# Sicily in May?



## StephandJohn (Sep 3, 2007)

We meandered through France, Switzerland and down to Sorrento last year and want to pick this up again and go to Sicily. We're thinking about getting a ferry which I think you can get from Genoa direct to Sicily.
Does anyone know the cost of this and also what the weather will be like in Sicily in May.
Thanks


----------



## StephandJohn (Sep 3, 2007)

Just found Ferrylines.com and the fare is 421 euros! Anyone know of anything cheaper?


----------



## eddied (May 9, 2005)

*Sicily in May*

 Buon giorno Steph,
Sicily in May is summery but still fresh and green.
Ferries get cheaper of course the further down the coast you go by road.
Anywhere north of Civitavecchia is quite prohibitive.
Grimaldi goes from Civitavecchia to Palermo.
TTT lines goes from Naples to Catania, and Tirrenia goes from Naples to Palermo
Caronte goes from Salerno to Messina
Caronte goes from Villa San Giovanni to Messina 168 timea a day, the cheapest.
All these web sites are somewhere in my previous posts. Can't find them at the moment.
saluti,
eddied


----------



## StephandJohn (Sep 3, 2007)

Thanks Eddie.
I knew I could rely on you.
How did you manage to get to live in such a beauthiful country?


----------



## colonel (Oct 11, 2008)

Steph said:


> Thanks Eddie.
> I knew I could rely on you.
> How did you manage to get to live in such a beauthiful country?

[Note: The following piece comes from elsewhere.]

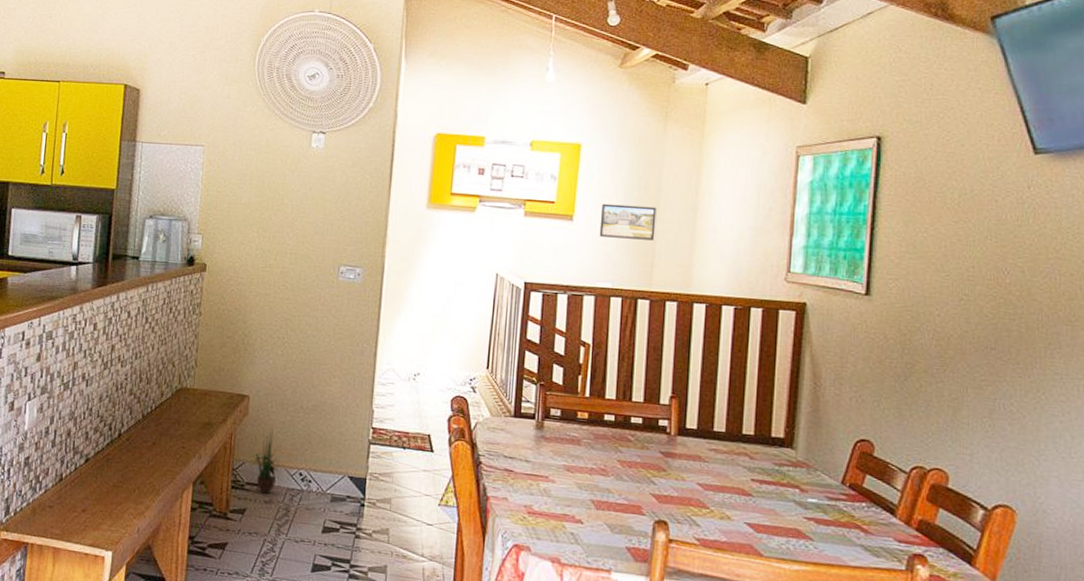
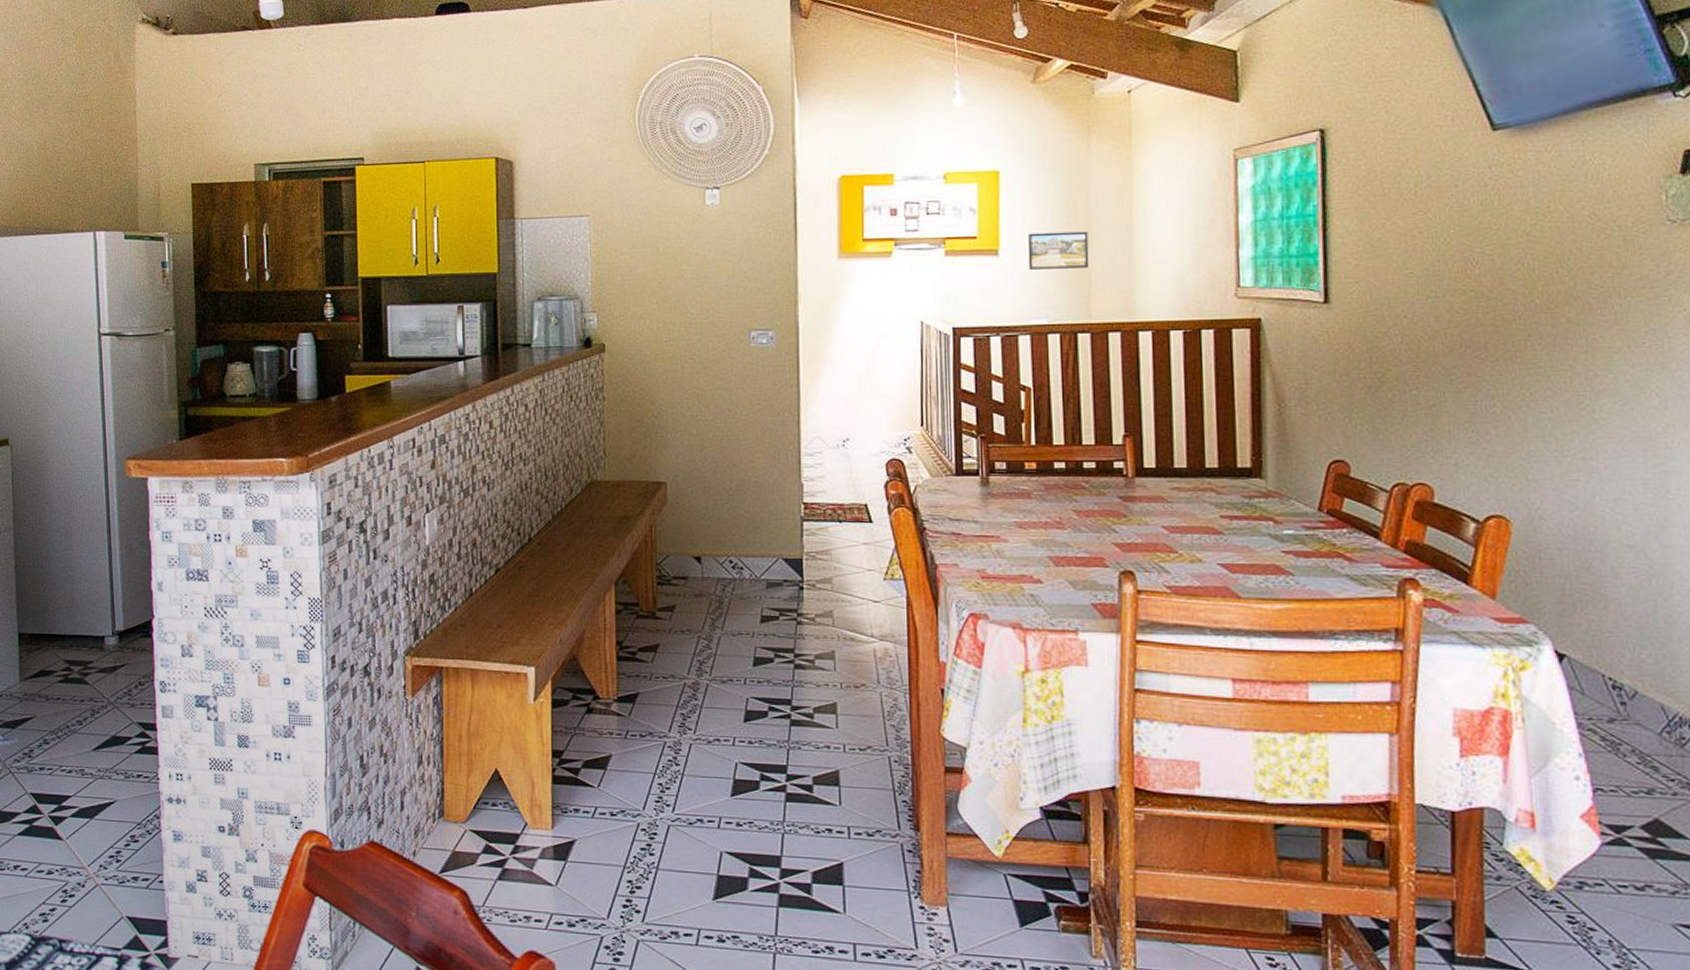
potted plant: present [251,428,281,494] -> none [674,514,708,586]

Steph I think it might have something to do with his parentage? :? :? :?

ciao !


----------



## eddied (May 9, 2005)

*Sicily in May*

 Ciao Steph,
Ciao Colonel,
all of my friends, and some relatives, have always said I'm a lucky baste herd :wink: 
ferries:
www.tttlines.it
www.carontetourist.it
www.grimaldi-ferries.com

you need to google for Tirrenia, can't find it just now.

saluti,
eddied


----------



## StephandJohn (Sep 3, 2007)

Thanks again Eddie
Steph


----------